Pat’s Pick

Pat's Pick

Pat's Pick

BEST CELLAR A lair for urban animals, Houston's Cava Bistro feels like a wine cellar in a city where basements are as rare as igloos. The place has been open less than three months, but its rustic rock arches look hundreds of years old. By the light of chandeliers with little mocha-colored lamp shades, a friend and I pored over the wide-ranging menu and extensive wine list. Chef Fidel Perez doesn't shy away from mixing countries and cuisines: A complimentary loaf of French bread came with a dish of chile-de-árbol-and-roasted-tomato salsa spiked with cumin and cilantro. For our first course, we tried ahi tuna tartare, which played with the elements of a modern sushi roll, including wasabi aïoli, black sesame seeds, and morsels of lump crabmeat so big I shuddered to imagine the size of their original owner (just when I thought it was safe to go back in the water . . .).

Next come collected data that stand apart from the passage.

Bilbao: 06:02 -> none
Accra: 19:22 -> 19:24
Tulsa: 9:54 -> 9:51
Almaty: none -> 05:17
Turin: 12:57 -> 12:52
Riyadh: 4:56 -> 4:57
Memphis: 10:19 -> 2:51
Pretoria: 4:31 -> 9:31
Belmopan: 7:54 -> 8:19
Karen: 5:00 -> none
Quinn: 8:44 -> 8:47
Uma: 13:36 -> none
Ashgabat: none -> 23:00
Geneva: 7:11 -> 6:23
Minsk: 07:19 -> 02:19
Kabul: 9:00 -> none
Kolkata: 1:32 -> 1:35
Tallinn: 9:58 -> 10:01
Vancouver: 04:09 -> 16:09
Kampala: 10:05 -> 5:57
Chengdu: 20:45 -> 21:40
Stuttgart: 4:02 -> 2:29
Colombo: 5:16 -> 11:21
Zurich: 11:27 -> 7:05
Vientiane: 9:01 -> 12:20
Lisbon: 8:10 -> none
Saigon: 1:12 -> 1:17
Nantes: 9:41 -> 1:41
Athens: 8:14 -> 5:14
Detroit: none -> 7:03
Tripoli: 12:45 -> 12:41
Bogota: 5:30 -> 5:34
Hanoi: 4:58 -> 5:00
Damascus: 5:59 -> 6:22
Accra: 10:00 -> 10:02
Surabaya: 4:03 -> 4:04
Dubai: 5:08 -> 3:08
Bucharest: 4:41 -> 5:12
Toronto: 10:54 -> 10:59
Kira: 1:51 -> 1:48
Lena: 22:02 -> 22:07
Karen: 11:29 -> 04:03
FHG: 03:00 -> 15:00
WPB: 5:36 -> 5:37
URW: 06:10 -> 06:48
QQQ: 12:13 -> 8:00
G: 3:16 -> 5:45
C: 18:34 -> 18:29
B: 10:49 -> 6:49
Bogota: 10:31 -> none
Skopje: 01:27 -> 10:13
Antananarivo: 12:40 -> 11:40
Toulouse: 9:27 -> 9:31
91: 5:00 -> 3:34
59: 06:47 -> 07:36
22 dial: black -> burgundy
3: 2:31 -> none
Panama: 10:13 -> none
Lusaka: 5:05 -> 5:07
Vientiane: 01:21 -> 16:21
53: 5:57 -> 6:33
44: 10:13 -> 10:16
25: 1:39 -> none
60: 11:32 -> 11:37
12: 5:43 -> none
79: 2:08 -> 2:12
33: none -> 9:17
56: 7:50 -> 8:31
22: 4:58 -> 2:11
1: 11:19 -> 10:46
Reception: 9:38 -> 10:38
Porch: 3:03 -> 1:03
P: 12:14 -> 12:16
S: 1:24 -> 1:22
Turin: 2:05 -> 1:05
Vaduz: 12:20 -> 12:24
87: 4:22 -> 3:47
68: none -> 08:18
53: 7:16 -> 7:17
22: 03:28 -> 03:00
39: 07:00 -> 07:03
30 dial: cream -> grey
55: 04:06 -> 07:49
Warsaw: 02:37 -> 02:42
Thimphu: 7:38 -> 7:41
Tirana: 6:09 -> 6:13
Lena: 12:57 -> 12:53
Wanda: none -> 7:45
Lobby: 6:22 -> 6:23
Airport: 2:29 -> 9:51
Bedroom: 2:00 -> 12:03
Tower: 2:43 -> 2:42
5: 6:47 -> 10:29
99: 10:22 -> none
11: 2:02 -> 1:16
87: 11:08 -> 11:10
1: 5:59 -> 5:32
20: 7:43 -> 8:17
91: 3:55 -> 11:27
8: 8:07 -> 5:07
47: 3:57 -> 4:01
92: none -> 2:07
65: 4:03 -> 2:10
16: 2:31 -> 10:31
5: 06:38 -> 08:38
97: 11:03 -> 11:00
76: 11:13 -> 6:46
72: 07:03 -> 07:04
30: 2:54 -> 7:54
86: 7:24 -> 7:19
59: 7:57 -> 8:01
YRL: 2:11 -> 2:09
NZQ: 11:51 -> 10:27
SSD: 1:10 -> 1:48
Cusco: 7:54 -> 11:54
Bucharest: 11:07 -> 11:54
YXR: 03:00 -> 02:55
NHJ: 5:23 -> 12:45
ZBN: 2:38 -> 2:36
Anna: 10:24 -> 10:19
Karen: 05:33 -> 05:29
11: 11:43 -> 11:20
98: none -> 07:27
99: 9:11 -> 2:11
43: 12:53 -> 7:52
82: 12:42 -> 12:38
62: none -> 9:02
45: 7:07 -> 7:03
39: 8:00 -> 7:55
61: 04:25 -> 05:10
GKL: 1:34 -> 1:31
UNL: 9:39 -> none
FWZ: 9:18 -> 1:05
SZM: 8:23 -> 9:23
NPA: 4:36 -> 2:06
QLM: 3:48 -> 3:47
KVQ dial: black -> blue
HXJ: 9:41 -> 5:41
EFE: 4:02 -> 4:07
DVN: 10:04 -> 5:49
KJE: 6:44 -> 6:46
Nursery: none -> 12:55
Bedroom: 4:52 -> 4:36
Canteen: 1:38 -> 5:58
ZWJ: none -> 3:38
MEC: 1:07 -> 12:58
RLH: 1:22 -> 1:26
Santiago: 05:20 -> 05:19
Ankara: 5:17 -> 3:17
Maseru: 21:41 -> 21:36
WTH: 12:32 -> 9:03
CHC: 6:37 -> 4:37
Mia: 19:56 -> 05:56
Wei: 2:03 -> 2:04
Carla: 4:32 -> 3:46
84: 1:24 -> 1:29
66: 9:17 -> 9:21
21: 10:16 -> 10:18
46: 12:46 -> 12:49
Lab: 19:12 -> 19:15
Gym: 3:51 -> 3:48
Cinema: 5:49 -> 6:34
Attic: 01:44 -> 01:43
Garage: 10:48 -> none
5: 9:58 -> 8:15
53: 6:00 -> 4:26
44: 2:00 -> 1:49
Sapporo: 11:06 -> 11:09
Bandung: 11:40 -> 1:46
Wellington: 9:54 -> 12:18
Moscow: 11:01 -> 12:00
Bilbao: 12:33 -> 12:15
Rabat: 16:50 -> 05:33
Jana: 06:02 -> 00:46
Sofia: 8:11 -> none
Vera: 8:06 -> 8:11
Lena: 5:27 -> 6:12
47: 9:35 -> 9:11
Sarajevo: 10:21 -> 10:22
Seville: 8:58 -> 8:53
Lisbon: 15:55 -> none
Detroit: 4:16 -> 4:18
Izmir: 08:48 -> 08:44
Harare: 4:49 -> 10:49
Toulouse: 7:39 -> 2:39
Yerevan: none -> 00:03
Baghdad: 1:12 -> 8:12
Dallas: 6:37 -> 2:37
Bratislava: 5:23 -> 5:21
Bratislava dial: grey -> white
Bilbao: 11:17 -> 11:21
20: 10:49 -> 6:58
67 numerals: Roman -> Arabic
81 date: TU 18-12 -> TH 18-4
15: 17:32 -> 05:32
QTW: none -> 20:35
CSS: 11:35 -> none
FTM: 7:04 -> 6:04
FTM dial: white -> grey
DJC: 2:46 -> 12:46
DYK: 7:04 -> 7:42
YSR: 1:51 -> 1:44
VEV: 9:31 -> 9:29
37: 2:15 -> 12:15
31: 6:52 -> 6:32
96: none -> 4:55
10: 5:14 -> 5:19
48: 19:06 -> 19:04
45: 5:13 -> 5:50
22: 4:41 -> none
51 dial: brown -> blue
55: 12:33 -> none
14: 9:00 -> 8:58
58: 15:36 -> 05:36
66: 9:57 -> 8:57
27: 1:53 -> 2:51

We turned to Italy for the next course, a combo of grilled portobellos marinated in sweet balsamic vinaigrette and irresistible mascarpone polenta drizzled with truffle oil. Detouring back to France, we ordered beautifully cooked scallops with sautéed leeks and shiitakes on crisp puff pastry with an over-the-top-rich butter sauce. Bottom line: Roll the dice. You'll dine well whatever continent you land on.
PATRICIA SHARPE

Cheese Poleta and Grilled Portobellos
Cava Bistro, Houston

Season's Eatings

AMERICAN PIE We hold this truth to be self-evident: that no Fourth of July celebration is complete without the consumption of vast quantities of fried chicken, potato salad, cherry pie, and such. If you don't have a time-honored family recipe for cherry pie, you might consider starting a tradition by serving this eminently patriotic version created by pastry chef Julia Ruíz, of Austin's Roaring Fork. Ruíz starts with a flaky butter-and-Crisco crust and fills it with fresh, brown-sugar-sweetened cherries—the "red" in this all-American dessert. For the "white and blue," she adds a generous dollop of whipped cream and a lacy ornament made of blue-dyed sugar, then drizzles the plate with black-currant sauce. Happily, Ruíz's recipe makes individual pies, ensuring that everyone at the picnic table gets exactly the same amount. After all, a domestic insurrection would most definitely not promote the pursuit of happiness.
PATRICIA SHARPE

Fresh Cherry Pie With Whipped Cream and Black Currant Sauce
The Roaring Fork, Austin

On The Road

WATER WORLD Take to the water the Texas way this summer—in a tube on a river. If you want sustenance afterward, check out these three favorites of ours. The behemoth of Central Texas river restaurants is the 950-seat Gristmill in the historic hamlet of Gruene, on the Guadalupe. With nearly half its seats overlooking the water, the Mill feeds famished floaters with better-than-decent mushroom quesadillas, onion rings the size of wagon wheels, and entrées like tomatillo chicken breast. Way out west, tubers on the Frio River can keep their laid-back mood going at House Pasture Cattle Company, in Concan. The whole point here is to sit out on the sprawling covered concrete slab and nurse a beer while listening to the classic jukebox or the summertime live-music lineup. The food ranges from basic CFS and Buffalo wings to quail stuffed with cream cheese. And after a day on the San Marcos River, nothing satisfies a big appetite better than a regular dinner or cheesy enchiladas at Herbert's Taco Hut. Lots of AC and a cold drink make for a nice reprieve from the heat. You won't need to wear your shades—there's not a glimmer of sunlight in the place.